◆ **REQUIRED TASK**: Please rewrite the records below as a Markdown table with the columns Row and Line, numbering each line and leaving out blank lines. Begin at the line that contains "genus: Pedicularis" and stop after the line that contains "collection date: 1905-08-06".

◆ **ROWS**:

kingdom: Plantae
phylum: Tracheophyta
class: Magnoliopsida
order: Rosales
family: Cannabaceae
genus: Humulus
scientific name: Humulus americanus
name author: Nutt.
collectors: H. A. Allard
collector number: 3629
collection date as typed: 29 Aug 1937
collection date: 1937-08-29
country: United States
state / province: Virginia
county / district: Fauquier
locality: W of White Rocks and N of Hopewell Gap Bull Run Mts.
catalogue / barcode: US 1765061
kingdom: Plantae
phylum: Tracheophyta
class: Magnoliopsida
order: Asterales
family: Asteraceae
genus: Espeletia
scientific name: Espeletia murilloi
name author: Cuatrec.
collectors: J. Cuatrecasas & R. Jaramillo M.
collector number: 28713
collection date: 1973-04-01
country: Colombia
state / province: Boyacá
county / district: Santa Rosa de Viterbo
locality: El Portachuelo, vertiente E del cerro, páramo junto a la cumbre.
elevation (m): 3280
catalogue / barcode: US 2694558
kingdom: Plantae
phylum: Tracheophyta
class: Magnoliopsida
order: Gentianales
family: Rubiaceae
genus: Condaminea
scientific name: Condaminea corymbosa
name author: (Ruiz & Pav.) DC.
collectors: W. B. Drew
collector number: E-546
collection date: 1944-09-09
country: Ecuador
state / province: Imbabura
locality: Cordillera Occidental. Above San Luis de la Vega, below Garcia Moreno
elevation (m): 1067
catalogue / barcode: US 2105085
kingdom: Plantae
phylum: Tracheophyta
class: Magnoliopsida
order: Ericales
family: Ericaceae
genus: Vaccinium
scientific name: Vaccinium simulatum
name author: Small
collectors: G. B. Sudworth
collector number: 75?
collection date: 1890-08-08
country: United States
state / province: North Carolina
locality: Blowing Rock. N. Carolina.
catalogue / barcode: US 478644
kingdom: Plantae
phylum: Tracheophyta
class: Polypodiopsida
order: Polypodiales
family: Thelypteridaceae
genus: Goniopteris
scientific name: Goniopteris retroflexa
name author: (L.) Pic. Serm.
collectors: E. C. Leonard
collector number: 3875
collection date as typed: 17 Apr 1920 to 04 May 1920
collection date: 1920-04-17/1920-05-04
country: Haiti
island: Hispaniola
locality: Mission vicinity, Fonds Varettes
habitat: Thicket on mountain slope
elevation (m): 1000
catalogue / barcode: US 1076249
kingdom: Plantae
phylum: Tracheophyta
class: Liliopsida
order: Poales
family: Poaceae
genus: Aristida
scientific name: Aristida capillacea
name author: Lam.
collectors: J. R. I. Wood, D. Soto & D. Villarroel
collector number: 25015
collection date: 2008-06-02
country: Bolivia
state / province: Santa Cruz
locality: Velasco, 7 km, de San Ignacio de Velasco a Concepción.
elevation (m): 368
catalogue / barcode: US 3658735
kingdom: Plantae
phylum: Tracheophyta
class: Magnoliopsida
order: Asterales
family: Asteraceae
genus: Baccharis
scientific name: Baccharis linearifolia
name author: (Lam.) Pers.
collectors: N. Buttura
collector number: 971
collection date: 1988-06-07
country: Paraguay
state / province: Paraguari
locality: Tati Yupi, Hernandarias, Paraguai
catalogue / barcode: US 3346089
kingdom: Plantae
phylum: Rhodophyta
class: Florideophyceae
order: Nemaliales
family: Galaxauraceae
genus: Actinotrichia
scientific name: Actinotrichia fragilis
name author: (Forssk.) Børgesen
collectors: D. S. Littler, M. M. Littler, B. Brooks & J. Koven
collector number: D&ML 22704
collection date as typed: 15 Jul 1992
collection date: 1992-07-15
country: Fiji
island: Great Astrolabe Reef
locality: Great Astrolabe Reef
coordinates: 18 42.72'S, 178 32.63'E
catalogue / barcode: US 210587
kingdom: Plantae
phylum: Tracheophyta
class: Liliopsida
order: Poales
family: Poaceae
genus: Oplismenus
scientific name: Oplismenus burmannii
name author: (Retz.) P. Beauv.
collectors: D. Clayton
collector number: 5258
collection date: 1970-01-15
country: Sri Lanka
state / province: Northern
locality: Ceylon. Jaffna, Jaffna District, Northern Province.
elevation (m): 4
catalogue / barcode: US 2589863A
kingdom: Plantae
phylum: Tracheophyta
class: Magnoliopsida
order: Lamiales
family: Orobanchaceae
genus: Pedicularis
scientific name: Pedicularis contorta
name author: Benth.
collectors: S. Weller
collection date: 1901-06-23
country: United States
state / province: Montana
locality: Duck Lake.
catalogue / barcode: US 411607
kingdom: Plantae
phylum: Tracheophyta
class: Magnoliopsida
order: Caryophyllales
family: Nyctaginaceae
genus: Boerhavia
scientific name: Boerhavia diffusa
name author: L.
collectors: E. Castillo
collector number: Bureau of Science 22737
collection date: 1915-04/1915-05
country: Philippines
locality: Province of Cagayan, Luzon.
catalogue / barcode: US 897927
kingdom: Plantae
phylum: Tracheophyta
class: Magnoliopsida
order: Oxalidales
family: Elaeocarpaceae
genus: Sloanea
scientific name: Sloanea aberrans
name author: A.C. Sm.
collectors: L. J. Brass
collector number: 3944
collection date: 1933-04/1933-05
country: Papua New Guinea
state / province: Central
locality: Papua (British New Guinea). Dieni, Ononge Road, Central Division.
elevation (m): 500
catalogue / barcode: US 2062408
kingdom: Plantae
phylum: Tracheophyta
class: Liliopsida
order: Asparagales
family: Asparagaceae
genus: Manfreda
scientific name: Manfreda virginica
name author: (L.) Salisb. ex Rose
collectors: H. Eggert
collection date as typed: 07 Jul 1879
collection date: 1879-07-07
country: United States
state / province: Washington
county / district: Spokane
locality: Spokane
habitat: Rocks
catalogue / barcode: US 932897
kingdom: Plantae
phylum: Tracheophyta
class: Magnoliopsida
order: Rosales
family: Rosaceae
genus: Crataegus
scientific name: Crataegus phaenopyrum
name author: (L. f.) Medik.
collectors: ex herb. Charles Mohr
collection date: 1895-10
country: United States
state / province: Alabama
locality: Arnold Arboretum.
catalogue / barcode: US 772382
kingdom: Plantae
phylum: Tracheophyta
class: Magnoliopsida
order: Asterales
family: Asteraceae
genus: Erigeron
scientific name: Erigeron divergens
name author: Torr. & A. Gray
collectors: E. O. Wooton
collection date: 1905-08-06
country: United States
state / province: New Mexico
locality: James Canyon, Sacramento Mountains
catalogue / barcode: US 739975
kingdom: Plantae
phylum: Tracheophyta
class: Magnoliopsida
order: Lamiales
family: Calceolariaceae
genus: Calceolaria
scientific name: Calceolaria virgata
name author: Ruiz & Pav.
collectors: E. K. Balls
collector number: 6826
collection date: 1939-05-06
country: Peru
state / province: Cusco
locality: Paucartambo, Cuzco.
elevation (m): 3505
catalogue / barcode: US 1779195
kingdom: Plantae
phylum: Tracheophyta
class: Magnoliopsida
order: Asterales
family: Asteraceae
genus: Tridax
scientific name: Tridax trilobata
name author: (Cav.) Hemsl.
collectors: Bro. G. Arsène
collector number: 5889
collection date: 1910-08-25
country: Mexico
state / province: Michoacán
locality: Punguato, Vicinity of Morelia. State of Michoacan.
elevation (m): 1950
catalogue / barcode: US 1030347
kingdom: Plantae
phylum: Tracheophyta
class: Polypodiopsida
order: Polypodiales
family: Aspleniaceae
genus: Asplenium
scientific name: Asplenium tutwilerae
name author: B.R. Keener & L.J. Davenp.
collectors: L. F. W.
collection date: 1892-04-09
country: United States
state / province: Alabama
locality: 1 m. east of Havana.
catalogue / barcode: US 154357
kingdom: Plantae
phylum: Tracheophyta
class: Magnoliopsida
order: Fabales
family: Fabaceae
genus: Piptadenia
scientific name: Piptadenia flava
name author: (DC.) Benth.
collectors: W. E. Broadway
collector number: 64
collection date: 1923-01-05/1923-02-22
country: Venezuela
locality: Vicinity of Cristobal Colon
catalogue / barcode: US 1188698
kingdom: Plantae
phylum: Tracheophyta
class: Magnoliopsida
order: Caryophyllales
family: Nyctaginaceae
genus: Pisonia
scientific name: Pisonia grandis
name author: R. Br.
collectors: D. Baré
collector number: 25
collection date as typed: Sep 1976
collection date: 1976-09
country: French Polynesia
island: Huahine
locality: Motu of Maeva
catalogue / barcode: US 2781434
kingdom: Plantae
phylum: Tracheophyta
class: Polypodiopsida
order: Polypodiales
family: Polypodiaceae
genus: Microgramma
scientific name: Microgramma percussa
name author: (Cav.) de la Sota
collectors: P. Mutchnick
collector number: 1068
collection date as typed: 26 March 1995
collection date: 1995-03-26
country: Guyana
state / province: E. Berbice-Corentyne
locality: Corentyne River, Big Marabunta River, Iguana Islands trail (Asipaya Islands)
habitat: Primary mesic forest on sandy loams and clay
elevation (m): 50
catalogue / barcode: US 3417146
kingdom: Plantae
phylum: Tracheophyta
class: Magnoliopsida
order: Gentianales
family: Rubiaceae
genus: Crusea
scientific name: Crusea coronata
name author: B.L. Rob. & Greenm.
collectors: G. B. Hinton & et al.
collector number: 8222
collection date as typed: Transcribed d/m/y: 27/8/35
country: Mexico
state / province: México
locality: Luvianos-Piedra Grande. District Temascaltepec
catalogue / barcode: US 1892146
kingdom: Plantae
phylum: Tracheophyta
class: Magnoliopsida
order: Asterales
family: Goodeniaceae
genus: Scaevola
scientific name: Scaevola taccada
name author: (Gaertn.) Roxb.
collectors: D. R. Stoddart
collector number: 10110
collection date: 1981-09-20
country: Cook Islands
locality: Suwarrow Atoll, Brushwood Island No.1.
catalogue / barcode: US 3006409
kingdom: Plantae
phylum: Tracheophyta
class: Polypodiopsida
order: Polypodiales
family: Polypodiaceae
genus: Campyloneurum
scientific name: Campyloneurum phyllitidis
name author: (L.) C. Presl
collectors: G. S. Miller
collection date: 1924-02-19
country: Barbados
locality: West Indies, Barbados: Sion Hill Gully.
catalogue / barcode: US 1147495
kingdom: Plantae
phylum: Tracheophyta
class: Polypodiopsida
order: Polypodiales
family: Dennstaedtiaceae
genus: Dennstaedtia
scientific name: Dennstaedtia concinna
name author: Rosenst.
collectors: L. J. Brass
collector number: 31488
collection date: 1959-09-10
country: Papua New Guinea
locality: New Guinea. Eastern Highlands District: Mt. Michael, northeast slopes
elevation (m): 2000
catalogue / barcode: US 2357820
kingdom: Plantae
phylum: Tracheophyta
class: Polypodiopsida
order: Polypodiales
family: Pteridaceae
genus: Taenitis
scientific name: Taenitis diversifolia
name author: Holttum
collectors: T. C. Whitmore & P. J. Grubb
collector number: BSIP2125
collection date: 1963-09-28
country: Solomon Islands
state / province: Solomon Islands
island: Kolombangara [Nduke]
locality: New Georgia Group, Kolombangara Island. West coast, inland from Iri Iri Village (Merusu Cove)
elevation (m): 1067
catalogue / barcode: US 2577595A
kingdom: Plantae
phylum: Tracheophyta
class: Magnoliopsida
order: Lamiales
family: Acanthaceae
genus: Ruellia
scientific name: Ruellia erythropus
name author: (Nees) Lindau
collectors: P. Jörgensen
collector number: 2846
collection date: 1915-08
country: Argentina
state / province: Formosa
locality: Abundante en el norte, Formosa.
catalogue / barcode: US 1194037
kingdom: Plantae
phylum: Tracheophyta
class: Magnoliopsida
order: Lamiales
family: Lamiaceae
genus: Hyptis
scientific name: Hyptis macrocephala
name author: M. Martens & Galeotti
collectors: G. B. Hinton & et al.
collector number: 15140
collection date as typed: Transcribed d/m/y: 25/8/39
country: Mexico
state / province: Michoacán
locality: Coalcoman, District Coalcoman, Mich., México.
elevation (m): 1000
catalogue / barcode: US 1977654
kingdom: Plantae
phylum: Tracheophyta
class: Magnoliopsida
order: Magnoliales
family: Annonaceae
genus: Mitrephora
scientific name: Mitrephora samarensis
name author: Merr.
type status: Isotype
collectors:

◆ **RESULT OF THIS EXERCISE**:
| Row | Line |
|---|---|
| 1 | genus: Pedicularis |
| 2 | scientific name: Pedicularis contorta |
| 3 | name author: Benth. |
| 4 | collectors: S. Weller |
| 5 | collection date: 1901-06-23 |
| 6 | country: United States |
| 7 | state / province: Montana |
| 8 | locality: Duck Lake. |
| 9 | catalogue / barcode: US 411607 |
| 10 | kingdom: Plantae |
| 11 | phylum: Tracheophyta |
| 12 | class: Magnoliopsida |
| 13 | order: Caryophyllales |
| 14 | family: Nyctaginaceae |
| 15 | genus: Boerhavia |
| 16 | scientific name: Boerhavia diffusa |
| 17 | name author: L. |
| 18 | collectors: E. Castillo |
| 19 | collector number: Bureau of Science 22737 |
| 20 | collection date: 1915-04/1915-05 |
| 21 | country: Philippines |
| 22 | locality: Province of Cagayan, Luzon. |
| 23 | catalogue / barcode: US 897927 |
| 24 | kingdom: Plantae |
| 25 | phylum: Tracheophyta |
| 26 | class: Magnoliopsida |
| 27 | order: Oxalidales |
| 28 | family: Elaeocarpaceae |
| 29 | genus: Sloanea |
| 30 | scientific name: Sloanea aberrans |
| 31 | name author: A.C. Sm. |
| 32 | collectors: L. J. Brass |
| 33 | collector number: 3944 |
| 34 | collection date: 1933-04/1933-05 |
| 35 | country: Papua New Guinea |
| 36 | state / province: Central |
| 37 | locality: Papua (British New Guinea). Dieni, Ononge Road, Central Division. |
| 38 | elevation (m): 500 |
| 39 | catalogue / barcode: US 2062408 |
| 40 | kingdom: Plantae |
| 41 | phylum: Tracheophyta |
| 42 | class: Liliopsida |
| 43 | order: Asparagales |
| 44 | family: Asparagaceae |
| 45 | genus: Manfreda |
| 46 | scientific name: Manfreda virginica |
| 47 | name author: (L.) Salisb. ex Rose |
| 48 | collectors: H. Eggert |
| 49 | collection date as typed: 07 Jul 1879 |
| 50 | collection date: 1879-07-07 |
| 51 | country: United States |
| 52 | state / province: Washington |
| 53 | county / district: Spokane |
| 54 | locality: Spokane |
| 55 | habitat: Rocks |
| 56 | catalogue / barcode: US 932897 |
| 57 | kingdom: Plantae |
| 58 | phylum: Tracheophyta |
| 59 | class: Magnoliopsida |
| 60 | order: Rosales |
| 61 | family: Rosaceae |
| 62 | genus: Crataegus |
| 63 | scientific name: Crataegus phaenopyrum |
| 64 | name author: (L. f.) Medik. |
| 65 | collectors: ex herb. Charles Mohr |
| 66 | collection date: 1895-10 |
| 67 | country: United States |
| 68 | state / province: Alabama |
| 69 | locality: Arnold Arboretum. |
| 70 | catalogue / barcode: US 772382 |
| 71 | kingdom: Plantae |
| 72 | phylum: Tracheophyta |
| 73 | class: Magnoliopsida |
| 74 | order: Asterales |
| 75 | family: Asteraceae |
| 76 | genus: Erigeron |
| 77 | scientific name: Erigeron divergens |
| 78 | name author: Torr. & A. Gray |
| 79 | collectors: E. O. Wooton |
| 80 | collection date: 1905-08-06 |